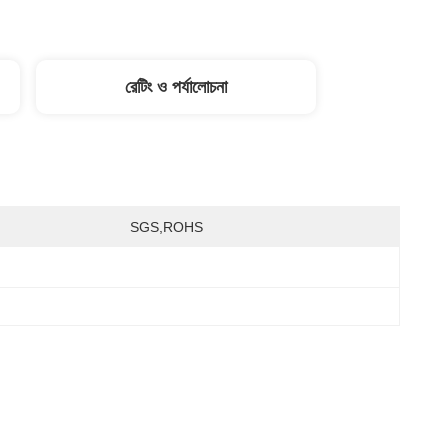
রেটিং ও পর্যালোচনা
SGS,ROHS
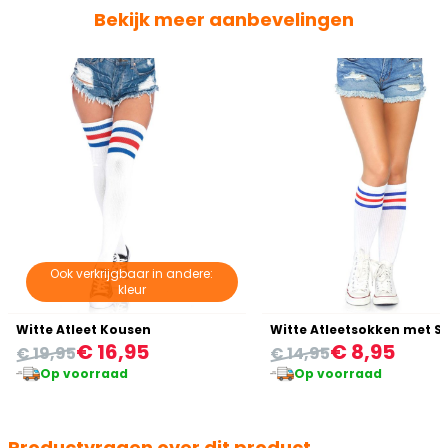
Bekijk meer aanbevelingen
Ook verkrijgbaar in andere:
kleur
Witte Atleet Kousen
Witte Atleetsokken met S
€ 16,95
€ 8,95
€ 19,95
€ 14,95
Op voorraad
Op voorraad
Productvragen over dit product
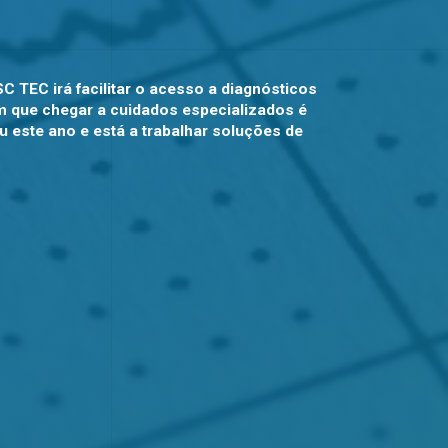
 TEC irá facilitar o acesso a diagnósticos
m que chegar a cuidados especializados é
ou este ano e está a trabalhar soluções de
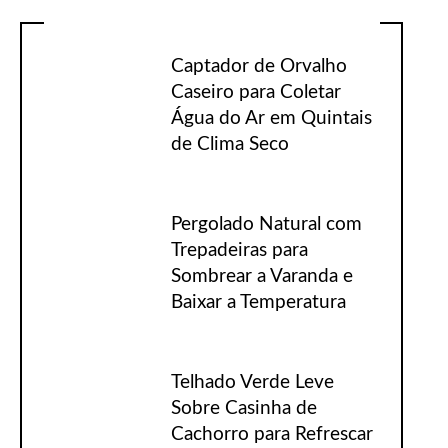
Captador de Orvalho
Caseiro para Coletar
Água do Ar em Quintais
de Clima Seco
Pergolado Natural com
Trepadeiras para
Sombrear a Varanda e
Baixar a Temperatura
Telhado Verde Leve
Sobre Casinha de
Cachorro para Refrescar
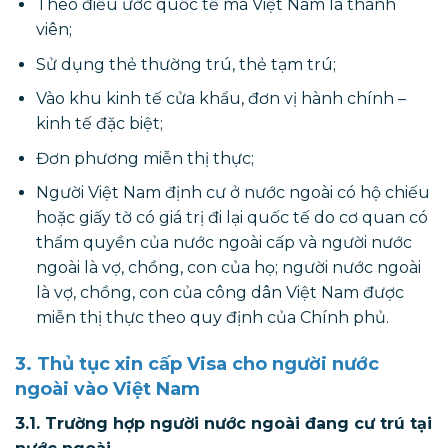
Theo điều ước quốc tế mà Việt Nam là thành
viên;
Sử dụng thẻ thường trú, thẻ tạm trú;
Vào khu kinh tế cửa khẩu, đơn vị hành chính –
kinh tế đặc biệt;
Đơn phương miễn thị thực;
Người Việt Nam định cư ở nước ngoài có hộ chiếu
hoặc giấy tờ có giá trị đi lại quốc tế do cơ quan có
thẩm quyền của nước ngoài cấp và người nước
ngoài là vợ, chồng, con của họ; người nước ngoài
là vợ, chồng, con của công dân Việt Nam được
miễn thị thực theo quy định của Chính phủ.
3. Thủ tục xin cấp Visa cho người nước
ngoài vào Việt Nam
3.1. Trường hợp người nước ngoài đang cư trú tại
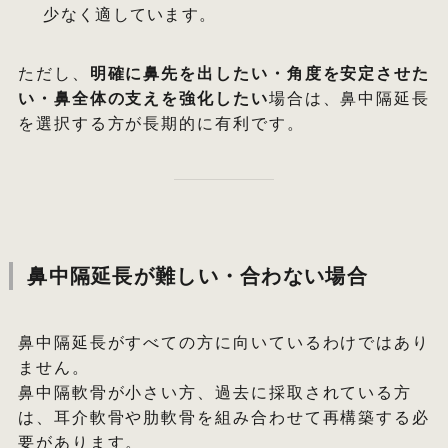
少なく適しています。
ただし、
明確に鼻先を出したい・角度を安定させた
い・鼻全体の支えを強化したい
場合は、鼻中隔延長
を選択する方が長期的に有利です。
鼻中隔延長が難しい・合わない場合
鼻中隔延長がすべての方に向いているわけではあり
ません。
鼻中隔軟骨が小さい方、過去に採取されている方
は、耳介軟骨や肋軟骨を組み合わせて再構築する必
要があります。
::::::::::
Quote verbatim all the text read from every one of the records above, omitting the pictures.

Finished exercise:
রেটিং ও পর্যালোচনা
SGS,ROHS
Bekijk meer aanbevelingen
Ook verkrijgbaar in andere:
kleur
Witte Atleet Kousen
Witte Atleetsokken met S
€ 16,95
€ 8,95
€ 19,95
€ 14,95
Op voorraad
Op voorraad
Productvragen over dit product
 TEC irá facilitar o acesso a diagnósticos
m que chegar a cuidados especializados é
ou este ano e está a trabalhar soluções de
Captador de Orvalho
Caseiro para Coletar
Água do Ar em Quintais
de Clima Seco
Pergolado Natural com
Trepadeiras para
Sombrear a Varanda e
Baixar a Temperatura
Telhado Verde Leve
Sobre Casinha de
Cachorro para Refrescar
Theo điều ước quốc tế mà Việt Nam là thành
viên;
Sử dụng thẻ thường trú, thẻ tạm trú;
Vào khu kinh tế cửa khẩu, đơn vị hành chính –
kinh tế đặc biệt;
Đơn phương miễn thị thực;
Người Việt Nam định cư ở nước ngoài có hộ chiếu
hoặc giấy tờ có giá trị đi lại quốc tế do cơ quan có
thẩm quyền của nước ngoài cấp và người nước
ngoài là vợ, chồng, con của họ; người nước ngoài
là vợ, chồng, con của công dân Việt Nam được
miễn thị thực theo quy định của Chính phủ.
3. Thủ tục xin cấp Visa cho người nước
ngoài vào Việt Nam
3.1. Trường hợp người nước ngoài đang cư trú tại
少なく適しています。
ただし、
明確に鼻先を出したい・角度を安定させた
い・鼻全体の支えを強化したい
場合は、鼻中隔延長
を選択する方が長期的に有利です。
鼻中隔延長が難しい・合わない場合
鼻中隔延長がすべての方に向いているわけではあり
ません。
鼻中隔軟骨が小さい方、過去に採取されている方
は、耳介軟骨や肋軟骨を組み合わせて再構築する必
要があります。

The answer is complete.